Sur l’éclairage public
Le maire n’a pas donné d’indications sur la part des LED dans la consommation de l’éclairage public, mais on peut essayer de l’estimer. Un quart du réseau est en LED, et ce type d’éclairage pourrait, d’après ses promoteurs, diminuer d’un facteur 6 la consommation des ampoules. Les exemples cités par Fabrice Bernard correspondent plutôt à un facteur inférieur à 4. Prenons donc un facteur 3 par prudence.
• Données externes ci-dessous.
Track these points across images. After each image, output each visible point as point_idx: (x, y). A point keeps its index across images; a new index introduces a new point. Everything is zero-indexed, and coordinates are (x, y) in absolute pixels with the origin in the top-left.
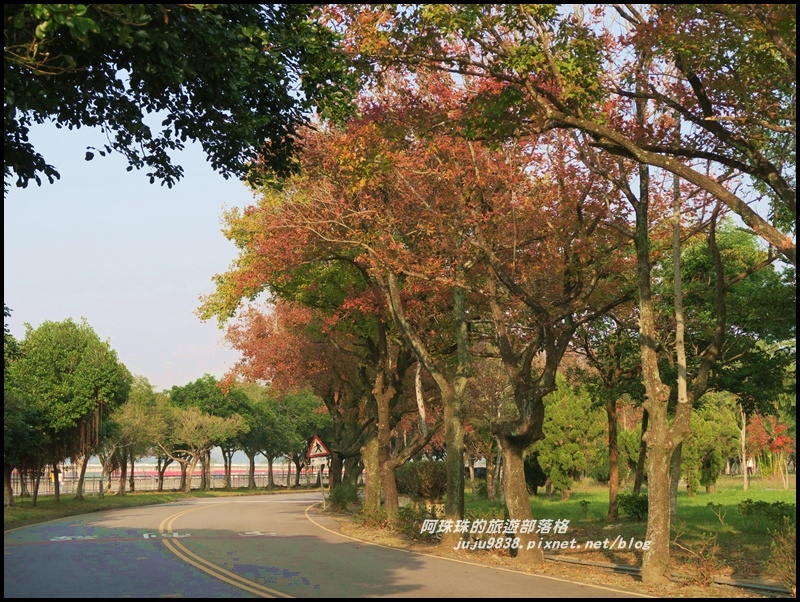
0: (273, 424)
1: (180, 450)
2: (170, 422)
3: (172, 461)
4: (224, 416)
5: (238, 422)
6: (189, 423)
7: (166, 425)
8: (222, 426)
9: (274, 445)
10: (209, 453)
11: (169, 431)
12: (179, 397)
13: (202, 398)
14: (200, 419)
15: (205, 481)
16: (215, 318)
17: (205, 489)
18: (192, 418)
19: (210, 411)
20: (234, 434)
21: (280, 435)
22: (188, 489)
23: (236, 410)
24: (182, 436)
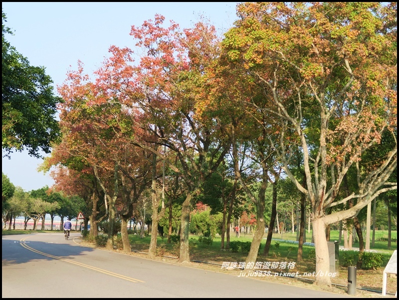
0: (70, 206)
1: (34, 214)
2: (29, 204)
3: (30, 218)
4: (51, 202)
5: (56, 205)
6: (37, 205)
7: (27, 205)
8: (49, 206)
9: (71, 214)
10: (44, 216)
11: (29, 207)
12: (34, 194)
13: (43, 195)
14: (42, 203)
15: (43, 226)
16: (43, 171)
17: (42, 230)
18: (38, 202)
19: (46, 200)
20: (54, 209)
21: (73, 210)
22: (35, 230)
23: (56, 200)
24: (34, 209)
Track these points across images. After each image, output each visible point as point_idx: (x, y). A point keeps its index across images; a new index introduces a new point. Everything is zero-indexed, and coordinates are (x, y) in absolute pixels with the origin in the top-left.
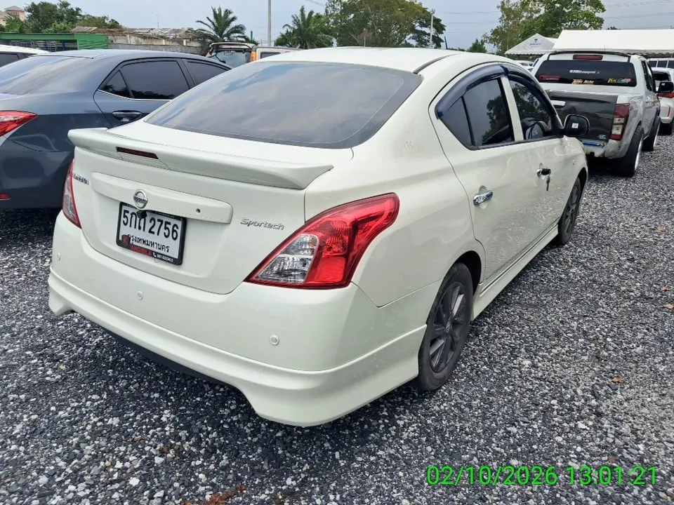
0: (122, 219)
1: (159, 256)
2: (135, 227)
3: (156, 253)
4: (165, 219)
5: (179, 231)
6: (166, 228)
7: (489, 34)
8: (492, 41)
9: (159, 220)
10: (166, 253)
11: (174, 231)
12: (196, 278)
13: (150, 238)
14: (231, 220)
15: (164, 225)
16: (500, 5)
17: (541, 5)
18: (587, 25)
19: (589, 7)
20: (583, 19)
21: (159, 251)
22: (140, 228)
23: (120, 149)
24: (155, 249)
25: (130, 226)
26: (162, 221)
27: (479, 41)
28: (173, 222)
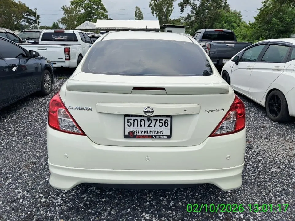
0: (126, 124)
1: (157, 137)
2: (137, 126)
3: (155, 136)
4: (158, 118)
5: (169, 123)
6: (160, 122)
7: (60, 20)
8: (62, 23)
9: (154, 120)
10: (161, 134)
11: (165, 123)
12: (182, 142)
13: (149, 129)
14: (199, 112)
15: (158, 121)
16: (62, 7)
17: (82, 9)
18: (102, 17)
19: (101, 10)
20: (100, 15)
21: (157, 134)
22: (141, 126)
23: (135, 88)
24: (153, 134)
25: (134, 126)
26: (157, 120)
27: (56, 23)
28: (164, 119)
Avec un tel facteur, la partie en LED de l’éclairage public, soit 25%, représenterait environ 10 % de la consommation totale, soit environ 117.Mwh pour un coût annuel de 17.200 €. Les mesures envisagées devraient aboutir à un gain de 31 %, soit 36 Mwh ou 3% de la consommation totale.
On aurait obtenu le même résultat en faisant passer la part des LED de 25 à 30%.
Il est dommage de devoir réduire le service rendu à la population faute de ne pas avoir fait suffisamment d’investissements nécessaires à une amélioration de la performance énergétique ou à une substitution vers des énergies bas-carbone
Sur la politique de la municipalité en matière d’énergie
Une évaluation rapide de l’action de la municipalité en matière d’énergie et de réduction de gaz à effet serre donnerait spontanément deux idées : 1 Il y a manifestement des actions 2 Peut mieux faire.
Mais l’évaluation la plus honnête consiste à dire qu’on ne peut pas évaluer, par manque de transparence de la part de la municipalité. On a vu plus haut comment il faut essayer de triturer les rares chiffres disponibles pour donner une estimation peu précise des résultats passés et attendus. Et c’est bien dommage, si on accepte de reconnaître que le sujet est important, ce que semble affirmer l’équipe municipale.
Au-delà du manque de transparence, se pose la question des indicateurs d’évaluation. Un des défauts fréquemment observés dans les actions et politiques de décarbonation est de considérer toutes les actions comme ayant la même importance, alors qu’elles peuvent avoir des impacts très différents, certains importants, d’autres très marginaux. Si la mairie veut réellement agir, il lui faut avoir une meilleure connaissance de la situation. C’est ce qu’elle pourrait attendre de l’étude de Carbone 4, dont on attend toujours les résultats. Pour l’instant, on ne dispose que de ce qui a été présenté au CCT (voir cet article), qui reprenait des données publiques. Cela ne concernait pas les émissions liées à la mairie elle-même.
Soyons optimistes : la séance du 11 octobre montre un début d’information par la mairie. Souhaitons qu’elle continue sur cette voie. On est preneur.